Obama and the Hill: Part 1

Recently on CapitolHillSeattle.com, several posts have popped up
regarding the temporary residence of an infant President-Elect Obama
and his mother Ann Dunham on our very own Capitol Hill, to be specific
516 13th Ave E, in an apartment complex that no longer exists.

Today, Capitol Hill is synonymous with diversity and acceptance. On
November 4th, 2008, we banded together in celebration of the election
of our first African American president. A drag queen sang God Bless
America from the Neighbours rooftop as people of all colors, creeds,
and sexual orientations wept with joy in the streets below. Many had
become one, our community unified by a “change you can believe in”.
This is the Capitol Hill and the Seattle we are familiar with.

Unfortunately, the history of Seattle’s Capitol Hill is not quite as
uplifting. On the website Segregated Seattle, one finds a deeper look
into our city’s sordid past of racially restrictive property and
neighborhood covenants, real estate and job lockouts for African and
Asian Americans, as well acts of violence on their homes.

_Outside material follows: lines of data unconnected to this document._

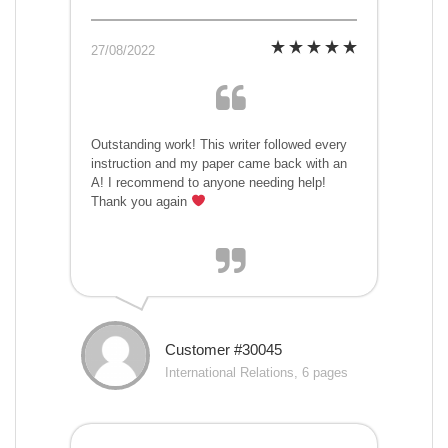
27/08/2022
Outstanding work! This writer followed every
instruction and my paper came back with an
A! I recommend to anyone needing help!
Thank you again
Customer #30045
International Relations, 6 pages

The Capitol Hill Times briefly courts the subject of race in their article “Barack Obama: from Capitol Hill to Capitol Hill”by commenting on the likelihood Ann Dunham “came across many social
prejudices in the predominantly all-white campus” when in reality,
just three years previous to her move to Seattle, a mixed-race couple
Ray and Marion West, found a cross burning outside their house U-
District home. CHT continues “[p]erhaps Ann Obama felt more at ease in
the diverse neighborhood of Capitol Hill”. It’s doubtful she had much
of a choice.

Map of residential patterns for African Americans in 1960 from Segregated Seattle.

1 Comment so far

  1. charlette on January 14th, 2009 @ 1:55 am

    Great observation. Now Capitol Hill residents can say Barack Obama was once their neighbor.

    Indeed I’m seriously wondering what makes this small artistic neighborhood in this city shine. The angels must have blessed this area.
    It would be interesting to find out what the Indians called this hill.

    I’m looking forward to part two and three.